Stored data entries
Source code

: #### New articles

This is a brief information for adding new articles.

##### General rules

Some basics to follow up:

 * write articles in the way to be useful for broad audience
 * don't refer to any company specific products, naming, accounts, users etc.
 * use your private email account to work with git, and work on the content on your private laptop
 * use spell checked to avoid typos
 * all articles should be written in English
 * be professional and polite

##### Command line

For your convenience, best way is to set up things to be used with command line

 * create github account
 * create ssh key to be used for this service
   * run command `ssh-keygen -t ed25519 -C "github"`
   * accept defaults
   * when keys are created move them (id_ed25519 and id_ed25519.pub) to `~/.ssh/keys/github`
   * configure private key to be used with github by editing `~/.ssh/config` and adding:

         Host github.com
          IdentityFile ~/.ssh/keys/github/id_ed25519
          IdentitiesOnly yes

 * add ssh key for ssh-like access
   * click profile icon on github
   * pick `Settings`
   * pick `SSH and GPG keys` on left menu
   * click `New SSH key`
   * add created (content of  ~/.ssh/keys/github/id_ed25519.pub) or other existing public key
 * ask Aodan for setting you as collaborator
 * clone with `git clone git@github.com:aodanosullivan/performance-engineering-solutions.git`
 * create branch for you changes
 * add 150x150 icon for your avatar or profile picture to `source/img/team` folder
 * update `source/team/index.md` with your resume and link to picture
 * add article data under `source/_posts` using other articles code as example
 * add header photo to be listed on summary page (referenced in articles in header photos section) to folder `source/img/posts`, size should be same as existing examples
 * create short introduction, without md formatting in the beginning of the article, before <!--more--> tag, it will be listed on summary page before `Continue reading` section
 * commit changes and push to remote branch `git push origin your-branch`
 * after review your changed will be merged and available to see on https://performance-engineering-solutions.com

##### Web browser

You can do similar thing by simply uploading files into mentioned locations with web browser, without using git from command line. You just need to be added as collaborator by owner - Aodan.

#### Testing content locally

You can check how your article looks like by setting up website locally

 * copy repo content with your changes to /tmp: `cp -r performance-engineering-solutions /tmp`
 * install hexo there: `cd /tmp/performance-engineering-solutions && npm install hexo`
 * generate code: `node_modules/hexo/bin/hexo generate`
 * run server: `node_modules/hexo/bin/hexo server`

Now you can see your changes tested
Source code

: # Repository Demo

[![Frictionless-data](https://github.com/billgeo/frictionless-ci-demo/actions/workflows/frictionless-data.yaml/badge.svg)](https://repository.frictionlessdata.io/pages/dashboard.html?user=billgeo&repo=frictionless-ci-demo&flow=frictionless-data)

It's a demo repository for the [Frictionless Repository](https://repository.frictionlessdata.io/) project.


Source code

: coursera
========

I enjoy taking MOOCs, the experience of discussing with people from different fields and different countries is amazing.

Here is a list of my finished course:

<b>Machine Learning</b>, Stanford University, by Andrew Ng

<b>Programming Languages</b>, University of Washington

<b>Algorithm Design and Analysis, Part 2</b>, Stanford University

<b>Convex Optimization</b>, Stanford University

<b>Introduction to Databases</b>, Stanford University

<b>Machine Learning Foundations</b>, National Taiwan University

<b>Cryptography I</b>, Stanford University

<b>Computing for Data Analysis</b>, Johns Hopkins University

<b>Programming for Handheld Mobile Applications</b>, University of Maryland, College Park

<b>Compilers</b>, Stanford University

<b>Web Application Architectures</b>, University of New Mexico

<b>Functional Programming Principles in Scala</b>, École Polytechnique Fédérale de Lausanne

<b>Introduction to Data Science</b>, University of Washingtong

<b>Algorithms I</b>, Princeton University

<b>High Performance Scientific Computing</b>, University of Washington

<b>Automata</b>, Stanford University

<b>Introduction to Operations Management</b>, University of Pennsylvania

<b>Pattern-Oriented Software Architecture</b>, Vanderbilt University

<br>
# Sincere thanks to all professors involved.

Aim of the exercise:
Rewrite each of the rows above with "Stanford University" replaced by "Stanford" everywhere it appears, and leave everything else as it is.

Exercise solution:
Source code

: #### New articles

This is a brief information for adding new articles.

##### General rules

Some basics to follow up:

 * write articles in the way to be useful for broad audience
 * don't refer to any company specific products, naming, accounts, users etc.
 * use your private email account to work with git, and work on the content on your private laptop
 * use spell checked to avoid typos
 * all articles should be written in English
 * be professional and polite

##### Command line

For your convenience, best way is to set up things to be used with command line

 * create github account
 * create ssh key to be used for this service
   * run command `ssh-keygen -t ed25519 -C "github"`
   * accept defaults
   * when keys are created move them (id_ed25519 and id_ed25519.pub) to `~/.ssh/keys/github`
   * configure private key to be used with github by editing `~/.ssh/config` and adding:

         Host github.com
          IdentityFile ~/.ssh/keys/github/id_ed25519
          IdentitiesOnly yes

 * add ssh key for ssh-like access
   * click profile icon on github
   * pick `Settings`
   * pick `SSH and GPG keys` on left menu
   * click `New SSH key`
   * add created (content of  ~/.ssh/keys/github/id_ed25519.pub) or other existing public key
 * ask Aodan for setting you as collaborator
 * clone with `git clone git@github.com:aodanosullivan/performance-engineering-solutions.git`
 * create branch for you changes
 * add 150x150 icon for your avatar or profile picture to `source/img/team` folder
 * update `source/team/index.md` with your resume and link to picture
 * add article data under `source/_posts` using other articles code as example
 * add header photo to be listed on summary page (referenced in articles in header photos section) to folder `source/img/posts`, size should be same as existing examples
 * create short introduction, without md formatting in the beginning of the article, before <!--more--> tag, it will be listed on summary page before `Continue reading` section
 * commit changes and push to remote branch `git push origin your-branch`
 * after review your changed will be merged and available to see on https://performance-engineering-solutions.com

##### Web browser

You can do similar thing by simply uploading files into mentioned locations with web browser, without using git from command line. You just need to be added as collaborator by owner - Aodan.

#### Testing content locally

You can check how your article looks like by setting up website locally

 * copy repo content with your changes to /tmp: `cp -r performance-engineering-solutions /tmp`
 * install hexo there: `cd /tmp/performance-engineering-solutions && npm install hexo`
 * generate code: `node_modules/hexo/bin/hexo generate`
 * run server: `node_modules/hexo/bin/hexo server`

Now you can see your changes tested
Source code

: # Repository Demo

[![Frictionless-data](https://github.com/billgeo/frictionless-ci-demo/actions/workflows/frictionless-data.yaml/badge.svg)](https://repository.frictionlessdata.io/pages/dashboard.html?user=billgeo&repo=frictionless-ci-demo&flow=frictionless-data)

It's a demo repository for the [Frictionless Repository](https://repository.frictionlessdata.io/) project.


Source code

: coursera
========

I enjoy taking MOOCs, the experience of discussing with people from different fields and different countries is amazing.

Here is a list of my finished course:

<b>Machine Learning</b>, Stanford, by Andrew Ng

<b>Programming Languages</b>, University of Washington

<b>Algorithm Design and Analysis, Part 2</b>, Stanford

<b>Convex Optimization</b>, Stanford

<b>Introduction to Databases</b>, Stanford

<b>Machine Learning Foundations</b>, National Taiwan University

<b>Cryptography I</b>, Stanford

<b>Computing for Data Analysis</b>, Johns Hopkins University

<b>Programming for Handheld Mobile Applications</b>, University of Maryland, College Park

<b>Compilers</b>, Stanford

<b>Web Application Architectures</b>, University of New Mexico

<b>Functional Programming Principles in Scala</b>, École Polytechnique Fédérale de Lausanne

<b>Introduction to Data Science</b>, University of Washingtong

<b>Algorithms I</b>, Princeton University

<b>High Performance Scientific Computing</b>, University of Washington

<b>Automata</b>, Stanford

<b>Introduction to Operations Management</b>, University of Pennsylvania

<b>Pattern-Oriented Software Architecture</b>, Vanderbilt University

<br>
# Sincere thanks to all professors involved.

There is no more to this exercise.